Are there any shortcuts for a traditional compost pile?
Actually some communities outlaw compost piles because they attract vermin. You can make instant compost. Take table scraps, coffee grounds, orange and potato peels and put them into the blender with some water. Then add a pinch of Epsom salts and of baking powder and a teaspoon of ammonia. Pour this compost cocktail in your garden and you don’t have to wait for compost.
Any special treatment for trees?
Yes. Roll up a newspaper and crack the trees from their ankles to their armpits. Really smack them. It stimulates sap flow and begins production. You’ll have more foliage, flowers and fruit than you know what to do with. But I suggest you do it late at night. Otherwise the neighbors will think you are nuts.
What if you live in an apartment and don’t have space for a garden?
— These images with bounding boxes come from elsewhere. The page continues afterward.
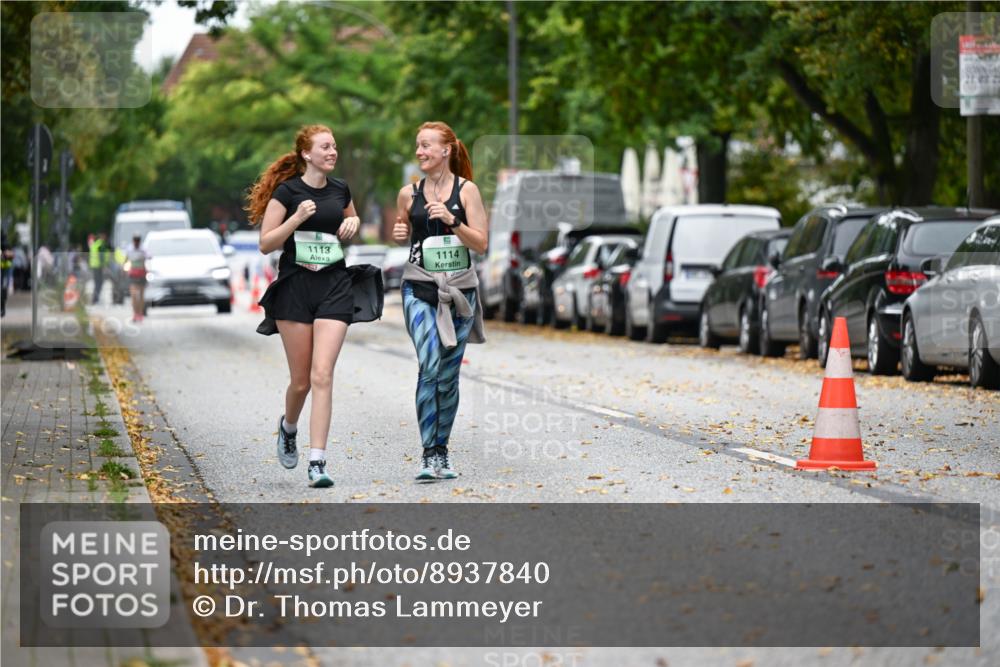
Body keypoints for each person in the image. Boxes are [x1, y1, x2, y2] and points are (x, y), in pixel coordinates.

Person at [245, 124, 360, 488]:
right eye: (325, 147)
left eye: (334, 146)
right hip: (295, 288)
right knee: (301, 382)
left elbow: (350, 218)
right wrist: (295, 219)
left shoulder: (341, 189)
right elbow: (266, 243)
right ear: (306, 154)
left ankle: (317, 462)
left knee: (322, 374)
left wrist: (353, 221)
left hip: (335, 286)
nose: (332, 152)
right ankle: (288, 427)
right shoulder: (288, 191)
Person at [392, 121, 488, 481]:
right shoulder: (408, 192)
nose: (420, 152)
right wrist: (400, 231)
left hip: (460, 290)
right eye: (418, 146)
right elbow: (403, 229)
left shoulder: (467, 192)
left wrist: (452, 221)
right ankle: (427, 453)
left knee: (448, 378)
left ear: (446, 150)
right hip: (418, 285)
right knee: (429, 363)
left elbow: (480, 243)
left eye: (427, 146)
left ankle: (442, 451)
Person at [125, 235, 148, 323]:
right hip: (133, 274)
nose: (136, 243)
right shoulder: (129, 249)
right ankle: (135, 314)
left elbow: (149, 256)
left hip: (141, 274)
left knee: (141, 295)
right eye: (135, 241)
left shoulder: (143, 249)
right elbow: (126, 259)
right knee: (134, 295)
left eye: (138, 241)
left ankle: (140, 313)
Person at [88, 232, 108, 304]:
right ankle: (95, 299)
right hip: (98, 266)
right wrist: (103, 266)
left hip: (94, 265)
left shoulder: (96, 244)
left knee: (97, 283)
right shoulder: (101, 244)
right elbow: (101, 256)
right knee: (99, 283)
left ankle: (95, 298)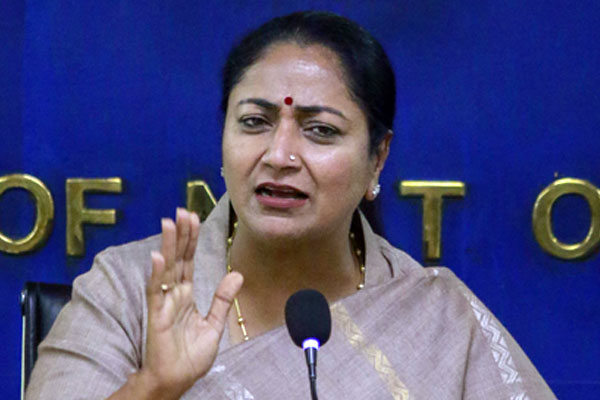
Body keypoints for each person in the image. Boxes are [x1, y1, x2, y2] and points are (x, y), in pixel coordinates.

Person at [26, 11, 556, 399]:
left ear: (377, 158)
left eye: (320, 130)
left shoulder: (436, 320)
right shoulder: (124, 292)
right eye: (254, 122)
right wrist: (156, 387)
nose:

People who live in apartments can grow anything I can grow. For a patio garden all you need is a bag of professional soil mix and a container—it can be a wastepaper basket or a garbage can. Peas and beans do extremely well, but I wouldn’t try watermelons on the 25th floor. The one thing to remember is to water frequently. The pot sitting on a balcony gets hot and dries up the soil in a hurry. Also, put some mulch on the top.
Do you ever feel pressure to have a perfect lawn and garden?
No, I don’t feel I have to be perfect, and sometimes I screw up. But gardens do take a little physical effort. There’s a poem by Kipling that describes it best: “Oh, Adam was a gardener, and God who made him sees/ That half a proper gardener’s work is done upon his knees.” That, I think, just about sums it up.